Fat– I know what it is and I have too much of it. Just joking. In October, I weighed-in on a Tanita Ironman scale with a good hydration level (>60%), I was 7% body fat. Later the same month, another hand-held impedance device gave me 13.7%. Readings are all over the map. Still, why haul it up a hill when you don’t have to? I weigh myself the same time every morning, log it in my training manual and also at Fitday.com so I can monitor the trend line. The elite and world-class cyclists have body fat percentages from 5 to 8 percent, but there’s a world of difference between their training program and mine. I don’t worry too much about this component. I’m sure that my diet statistics show that my mean is <20% calorie-wise, so this likely contributes to the difficulty of ingesting  the higher of 2,000-4,000 calories a day.
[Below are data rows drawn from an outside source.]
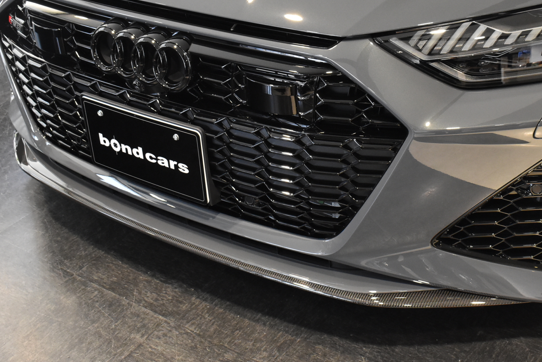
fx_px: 814
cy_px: 120
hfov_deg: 36.7
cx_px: 332
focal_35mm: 54
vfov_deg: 25.0
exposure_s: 1/40
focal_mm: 26
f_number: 8
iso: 2200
My weight trend line has a positive slope over the last four months. To me, this indicates that I’m trading fat content for muscle tissue because I’m usually in a negative energy balance as indicated here:

Sample Burn Rate Format

Sample Weight Trend Format

That was a lot of information and I hope I interpreted the various authors correctly. At any rate, there’s plenty of information out there and the more I read, the better I understand the subject. I hope you enjoyed reading the above information. Please send me any questions that you may have, I’d love to discuss them with you.

Got a high-performance engine? Better put the right fuel in it!




3 responses

19 12 2009
Tweets that mention Fuel Your Engine « Eric's Road Racing & Training Blog -- Topsy.com

[…] This post was mentioned on Twitter by Bike2WrkSpokane, Eric Abbott. Eric Abbott said: A blog post on what I've learned about fueling my cycling engine. Fluids, calories, carbohydrates, protein, and fat. http://wp.me/pJ7ub-2Y […]

19 12 2009
Spokane Al

Eric, your precise, detailed examination and explanation of your nutrition plan was very, very interesting. Your engineering attention to detail came through loud and clear.

With that amount of detail in your nutrition, I am surprised that you are not yet on the powermeter bandwagon, scouring the Google Wattage group for insight and going over your ride power data via WKO+ with a fine toothed comb.

16 01 2010
Eric Abbott

Hello Al,
Having a meter that has a data-record feature and the software to analyze the data is a condition I’m not able to have at this point. I have to make do with my KK/road machine and manual statistical methods.

Sometime in the future I’ll be able to have a more-capable power meter, etc., but not today.

Best wishes for the new race season.